Remember, the first impression your brand makes on a customer, and the very first step of your customer experience journey, often involves some type of creative execution or copywriting asset, and first impressions matter.

But big ideas require something we often don't have today, a willingness to....

Slow Down the Work

This is the most radical idea in this article, and it'll be the hardest one for the marketing and advertising world to accept. We've become obsessed with speed. We want everything now. But this is not conducive to great creativity. Sure, a talented creative can come up with a brilliant idea on a moment's notice, but this is rare.

Normally a brilliant idea comes after you've been plugging away for a while, or heaven forbid, while you're resting. Ask any creative and they'll tell you the brilliant ideas often come while you're taking a walk. Or playing ping pong. Or doing pretty much anything else other than the creative work itself.

And this means same-day deadlines must be the exception, not the rule. Because rest is as vital to the quality of creative work as work.

Encourage Flow

The flow state is when we are most creative. It's the state of mind and state of work where the creative jazz flows, where we are focused on the work and nothing else, performing it and producing it at a high level.

Interruptions are the enemy of flow, and modern office work is the Persian army at Thermopylae.

Emails, IMs, notifications, meetings, you name it. Epic creativity does not flow from this. So marketing and advertising must do more to allow creatives and copywriters to have blocks of uninterrupted time to make their music.

Get Marketers and Creatives Out of Their Silos

Many agencies and marketing departments today are run like factories for creative assets, with each worker focused on only a small part of the process, doing the same repetitive task over and over again. This is a recipe for iteration, not disruption.

Disruption happens when your mind is exposed to new and different things, and different types of people. The best creatives are intensely curious and always learning new things.

Marketing and advertising leaders should be doing more to make sure everyone has time and incentive to do this, because it'll improve the quality of work.

Creative outputs require creative inputs.

Get Approvers Out of Their Comfort Zone

Whether you're client-side, agency, or freelance, it's very easy to simply give the final approvers of your assets exactly what they expect, are used to, or are comfortable with.

Because a swift approval process means less stress for you, and often more money. But this encourages incrementalism, or worse, stagnation.

Disruption isn't about doing what's expected. It's about doing the opposite.

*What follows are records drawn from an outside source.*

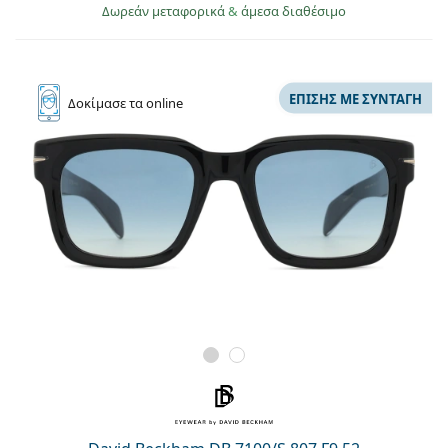
Δωρεάν μεταφορικά
&
άμεσα διαθέσιμο
ΕΠΊΣΗΣ ΜΕ ΣΥΝΤΑΓΉ
Δοκίμασε
τα online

True creativity often makes people skittish or uncomfortable when they first see it, especially in the business world. But that's okay. Discomfort is all part of the process of changing the world. We have to accept that and be willing to offer and defend ideas that seem crazy.

True creativity requires an artist's ability to make WTF connections and other leaps in logic. And if you're not at least a little bit crazy, you're not creative.

Be Willing to Fail

The flipside of creative disruption is sometimes it fails. In fact, it fails quite a bit. Like in baseball, if you want to hit home runs, you must take big swings, which sometimes you miss.

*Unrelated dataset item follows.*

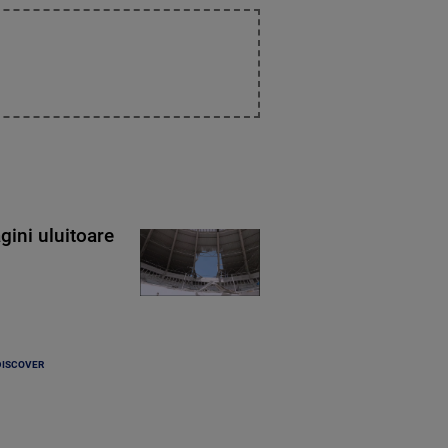
gini uluitoare
DISCOVER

Agencies must do more to educate and prepare clients for this. And they must do more to make their employees comfortable with the fact that they'll strike out sometimes, and that's okay.

Major league baseball has accepted this. Now advertising and marketing must.

Because a homerun piece of creativity can change the world. It can change the fortunes of your business. And bring fortunes to your business.

What would Apple be today if the "1984" ad had never happened? Or if the iPhone turned out to be merely a larger version of the iPod that made phone calls?

But it did with the former, and didn't with the latter, and the rest is history.

And if you miss? Well, a creative miss won't change the world. But it still might convert at 8%.